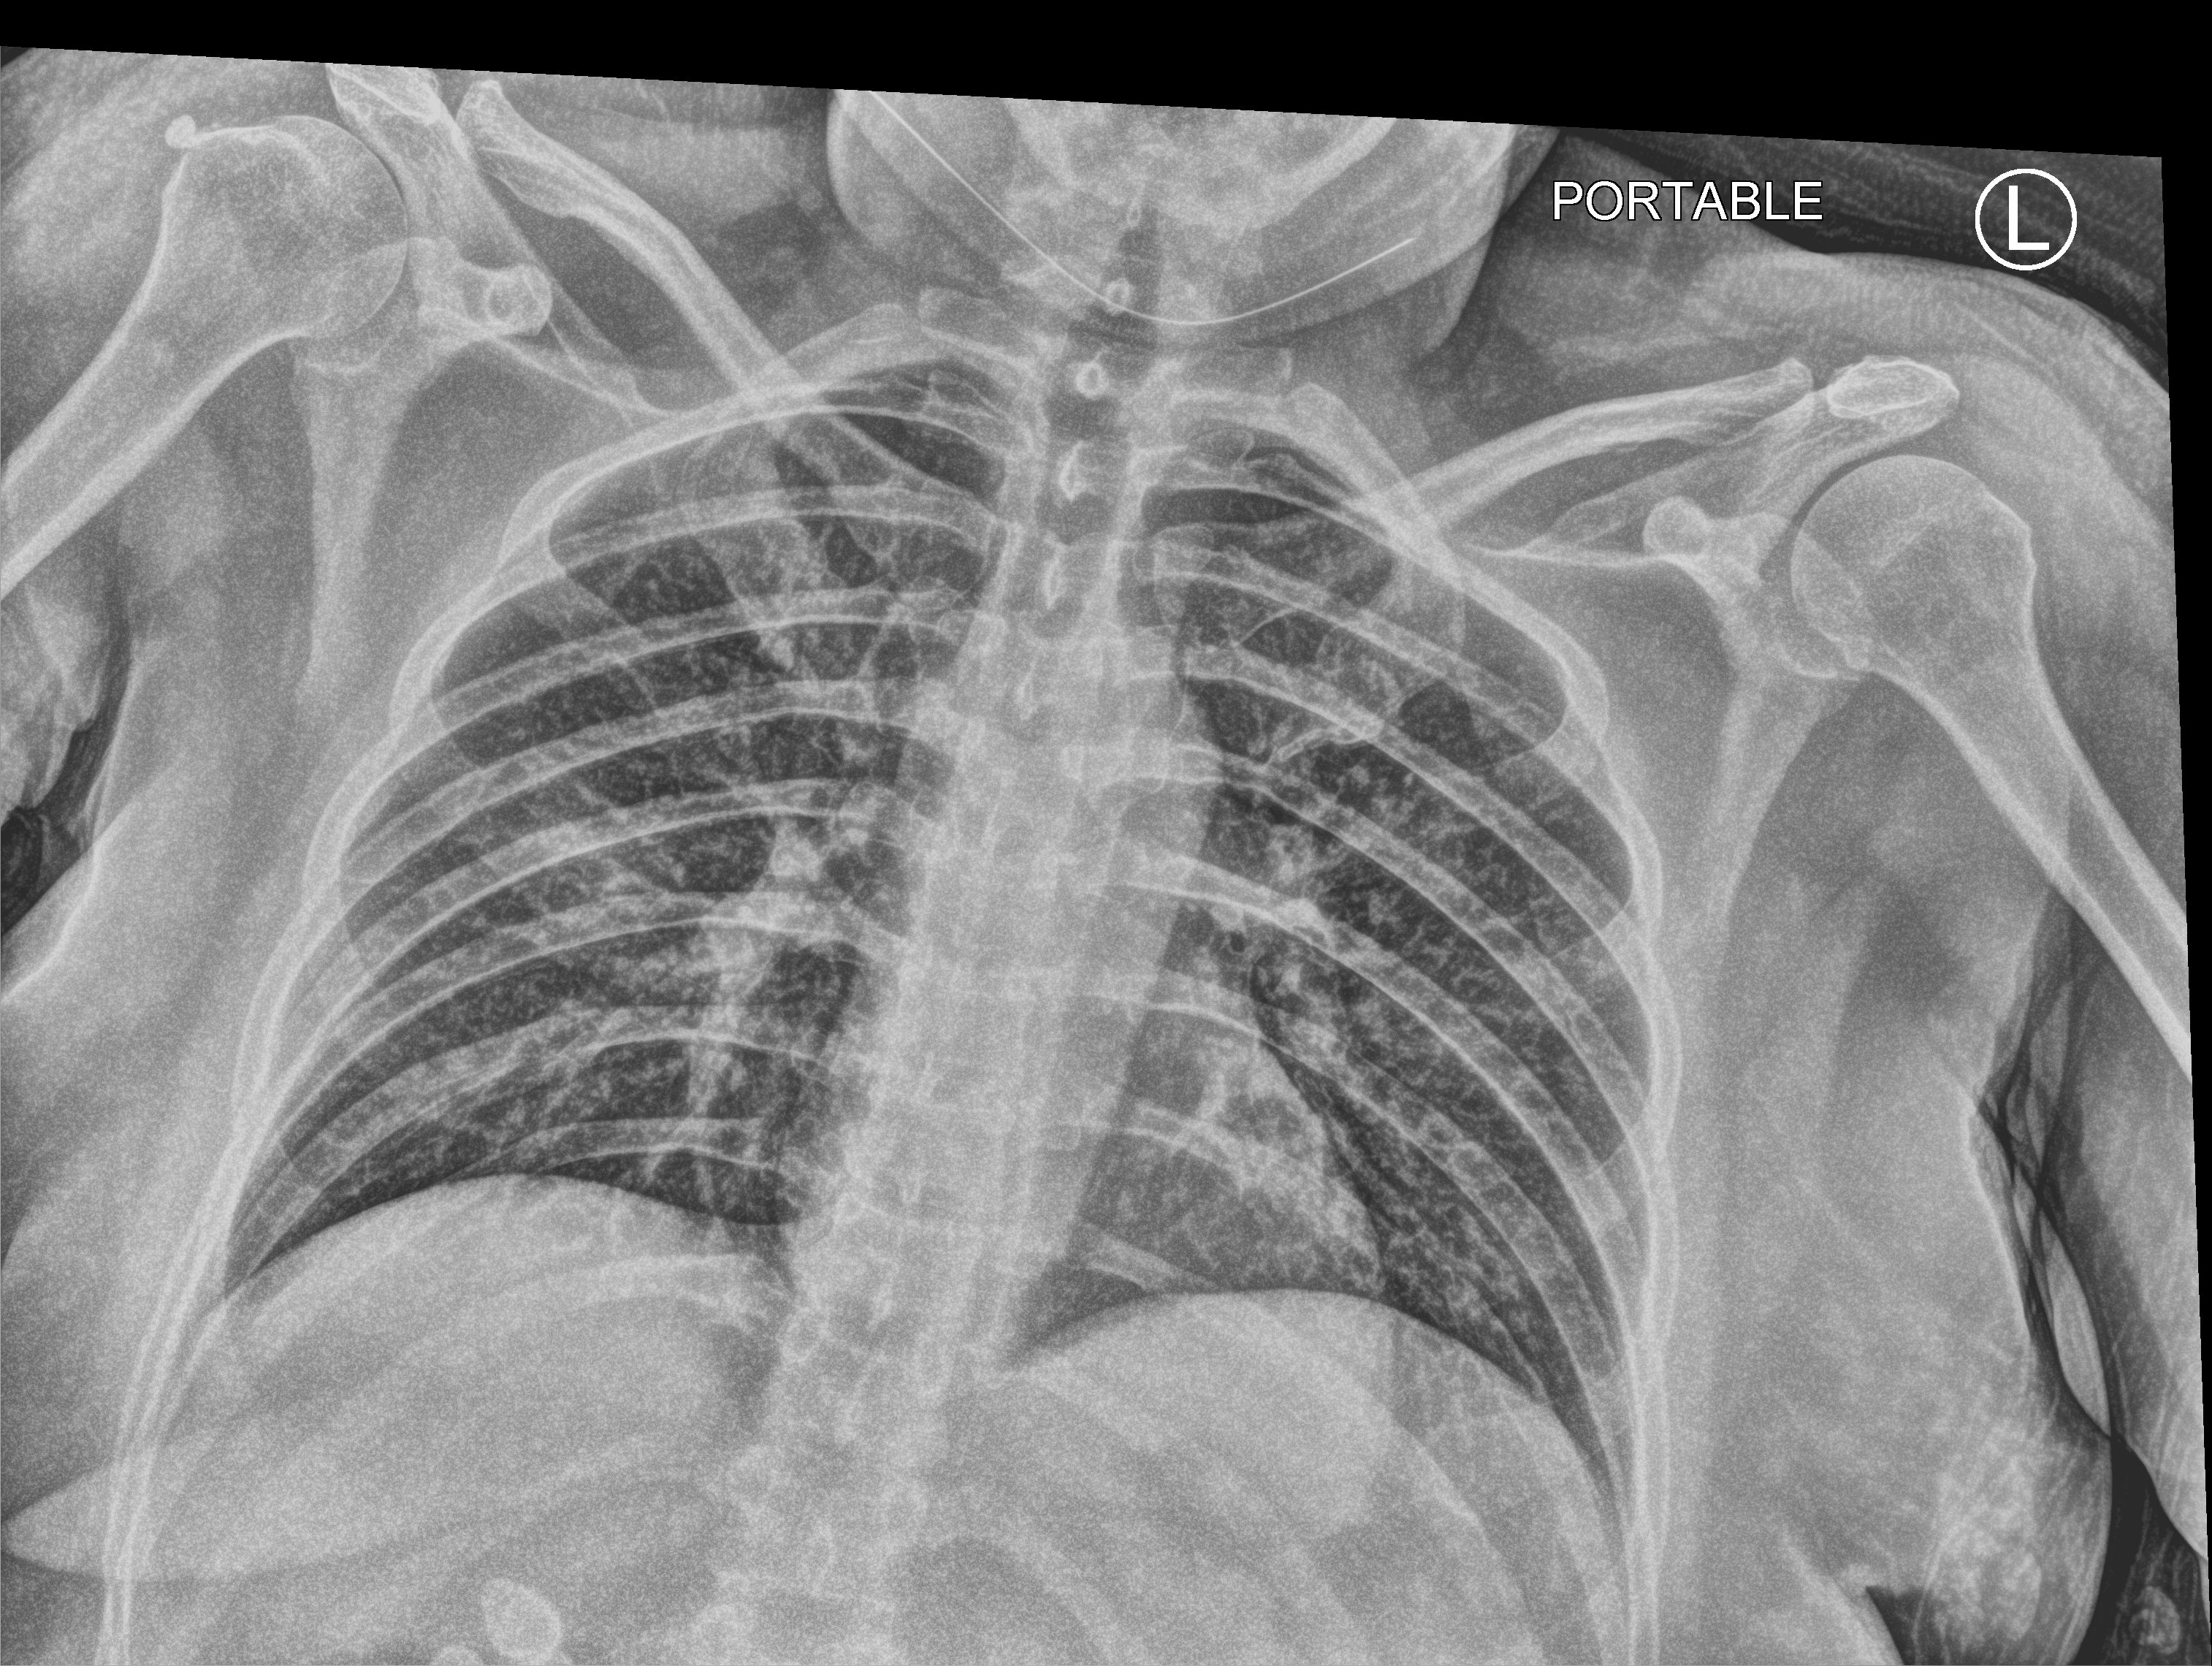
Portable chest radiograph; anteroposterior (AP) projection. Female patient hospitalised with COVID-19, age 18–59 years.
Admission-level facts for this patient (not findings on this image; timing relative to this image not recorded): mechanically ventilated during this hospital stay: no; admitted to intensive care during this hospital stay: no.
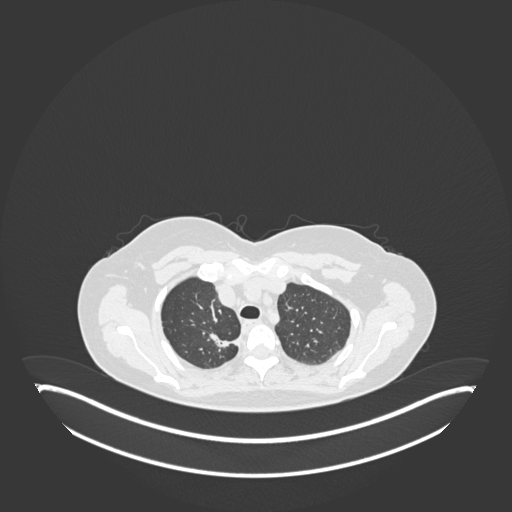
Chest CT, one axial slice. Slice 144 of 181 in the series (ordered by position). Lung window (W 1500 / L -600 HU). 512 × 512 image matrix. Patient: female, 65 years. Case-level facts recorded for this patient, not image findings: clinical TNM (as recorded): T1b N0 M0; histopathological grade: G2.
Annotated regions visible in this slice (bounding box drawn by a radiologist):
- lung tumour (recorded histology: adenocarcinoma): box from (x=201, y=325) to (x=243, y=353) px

--

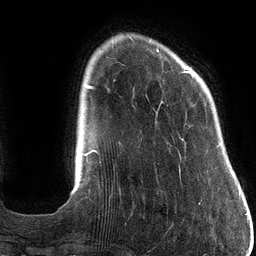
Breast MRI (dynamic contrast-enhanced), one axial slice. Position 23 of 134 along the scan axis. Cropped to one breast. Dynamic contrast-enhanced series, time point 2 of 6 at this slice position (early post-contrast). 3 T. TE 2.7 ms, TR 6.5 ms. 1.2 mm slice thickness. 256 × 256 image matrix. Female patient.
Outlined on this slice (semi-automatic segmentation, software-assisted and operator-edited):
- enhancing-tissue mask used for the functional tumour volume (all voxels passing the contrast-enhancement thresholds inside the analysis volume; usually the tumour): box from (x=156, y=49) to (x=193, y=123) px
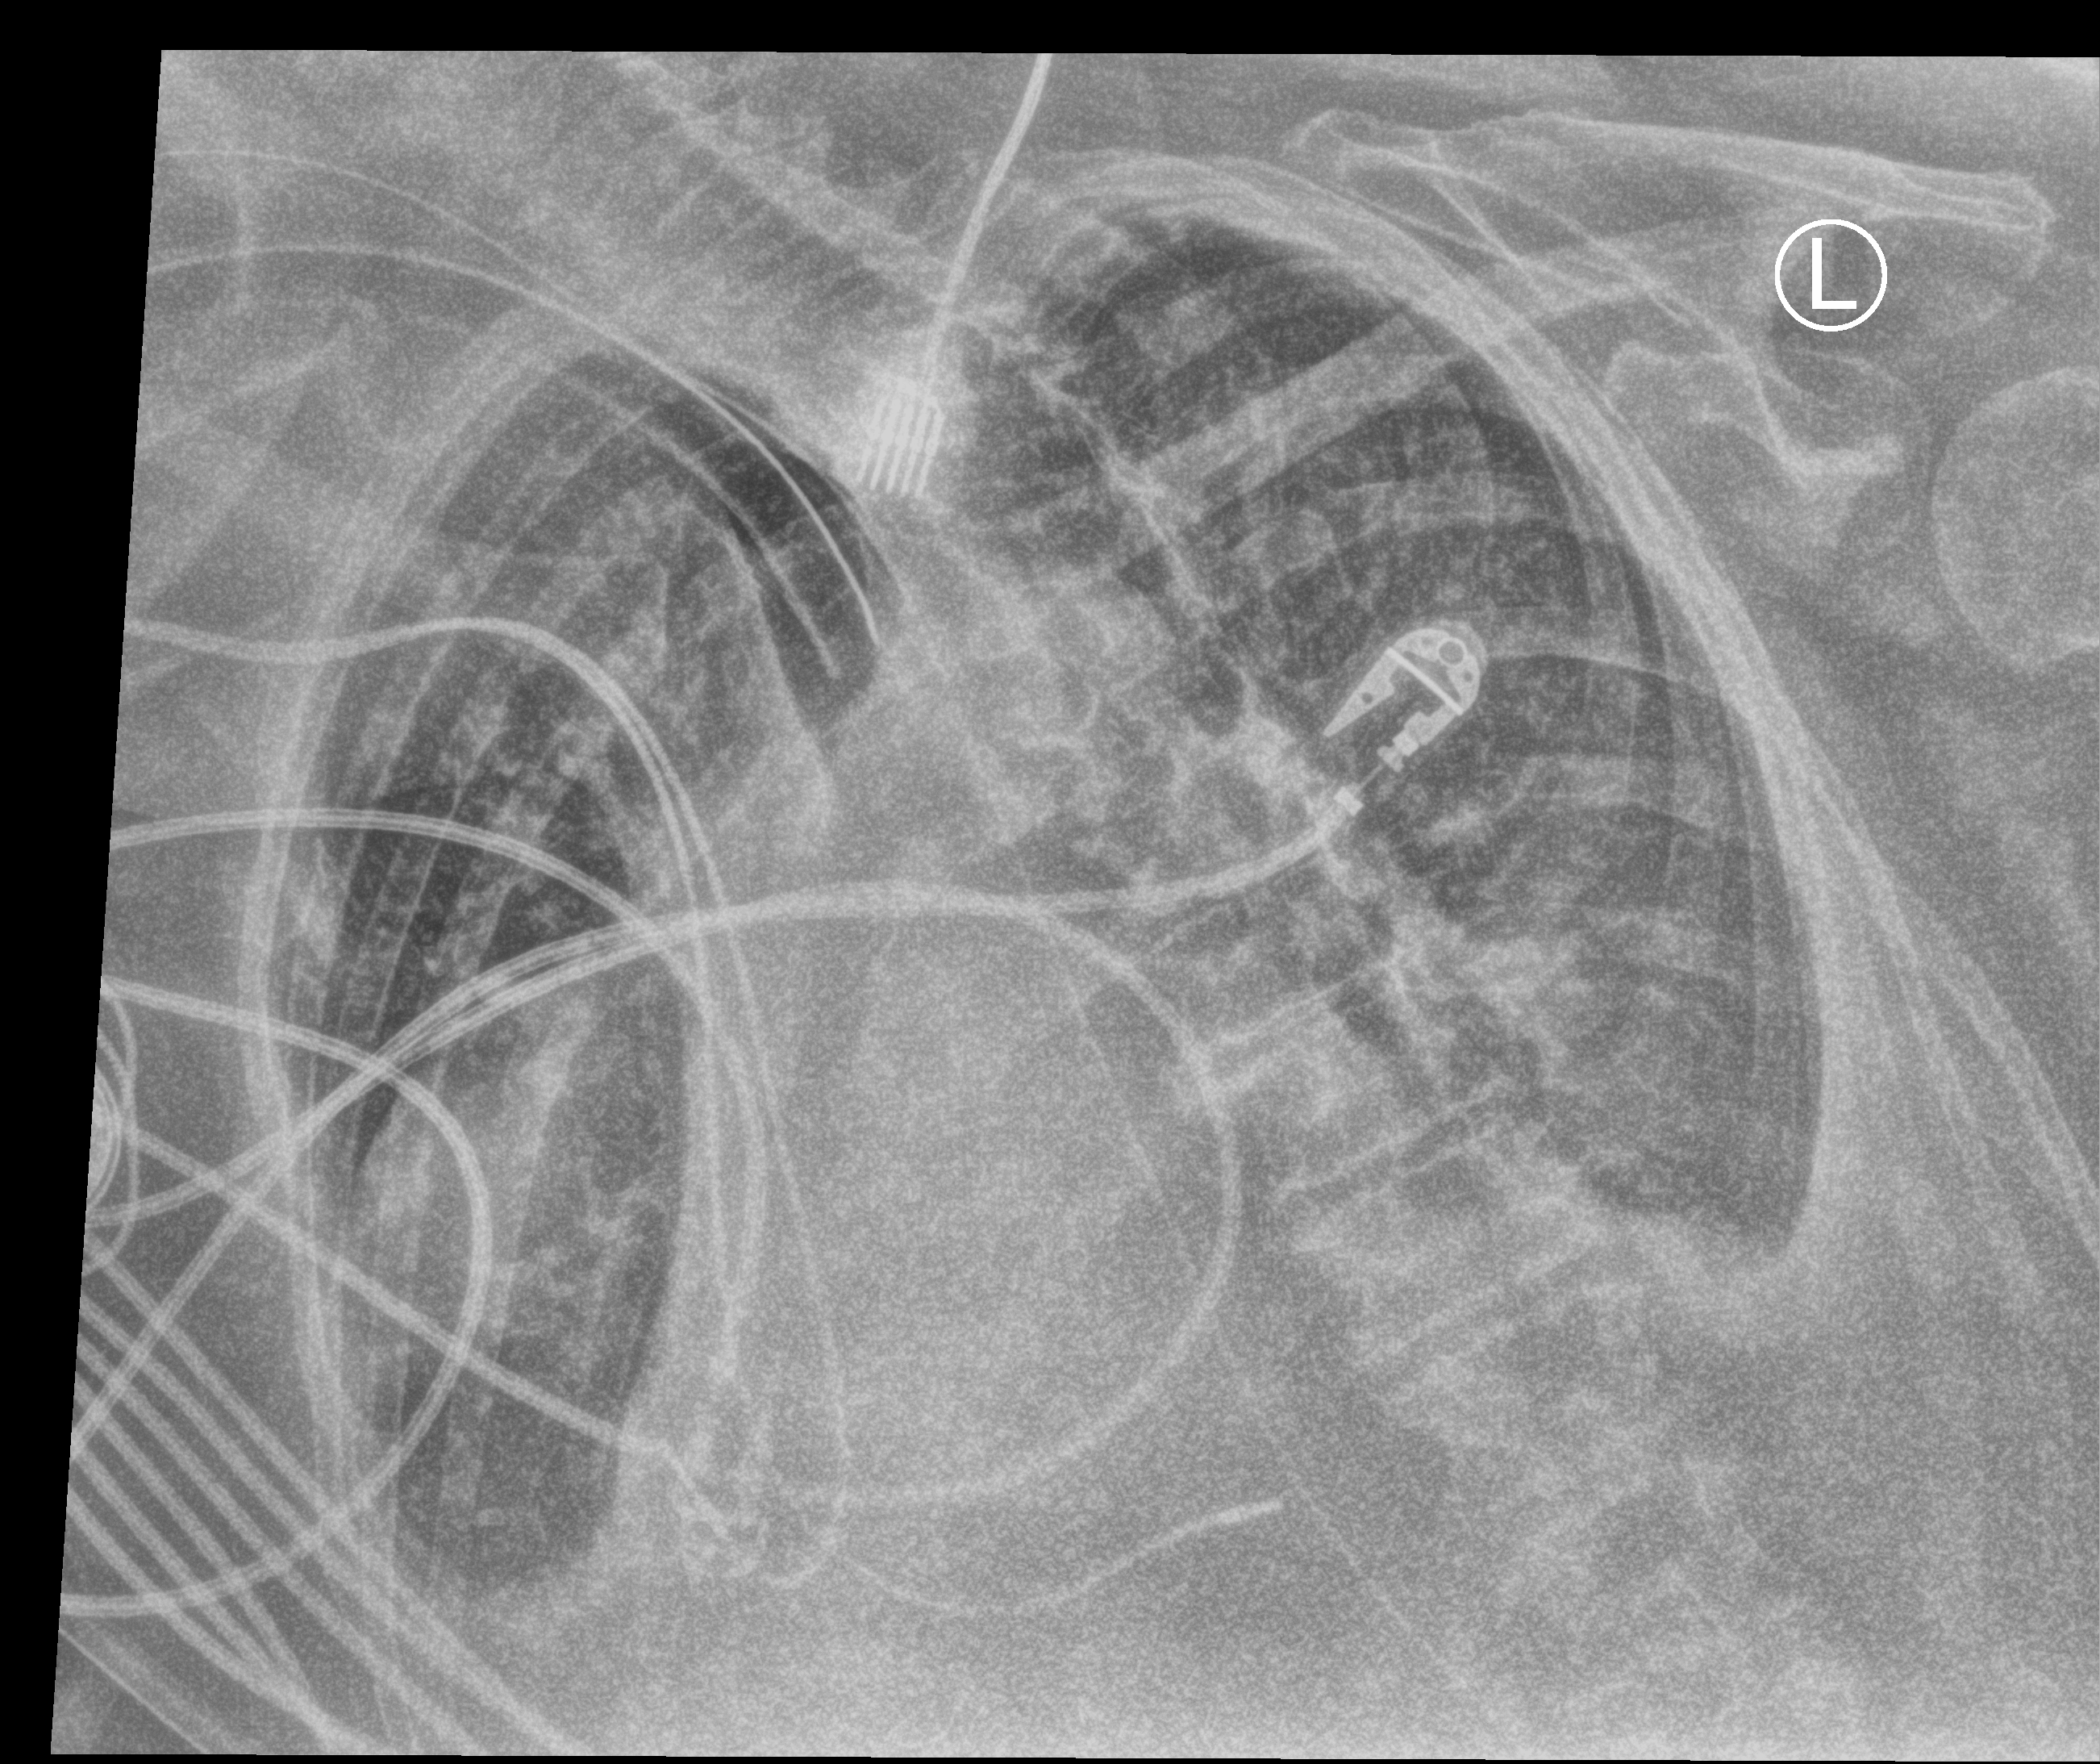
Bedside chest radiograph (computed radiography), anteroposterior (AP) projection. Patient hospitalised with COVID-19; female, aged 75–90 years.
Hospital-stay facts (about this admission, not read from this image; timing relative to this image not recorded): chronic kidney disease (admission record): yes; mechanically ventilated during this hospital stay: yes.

WHAT TO DO: In the records above, find the line with "Portable chest radiograph;" and the line with "- lung tumour". Write out exactly those lines and every one between, with no pictures and no other lines.

ANSWER SECTION:
Portable chest radiograph; anteroposterior (AP) projection. Female patient hospitalised with COVID-19, age 18–59 years.
Admission-level facts for this patient (not findings on this image; timing relative to this image not recorded): mechanically ventilated during this hospital stay: no; admitted to intensive care during this hospital stay: no.
Chest CT, one axial slice. Slice 144 of 181 in the series (ordered by position). Lung window (W 1500 / L -600 HU). 512 × 512 image matrix. Patient: female, 65 years. Case-level facts recorded for this patient, not image findings: clinical TNM (as recorded): T1b N0 M0; histopathological grade: G2.
Annotated regions visible in this slice (bounding box drawn by a radiologist):
- lung tumour (recorded histology: adenocarcinoma): box from (x=201, y=325) to (x=243, y=353) px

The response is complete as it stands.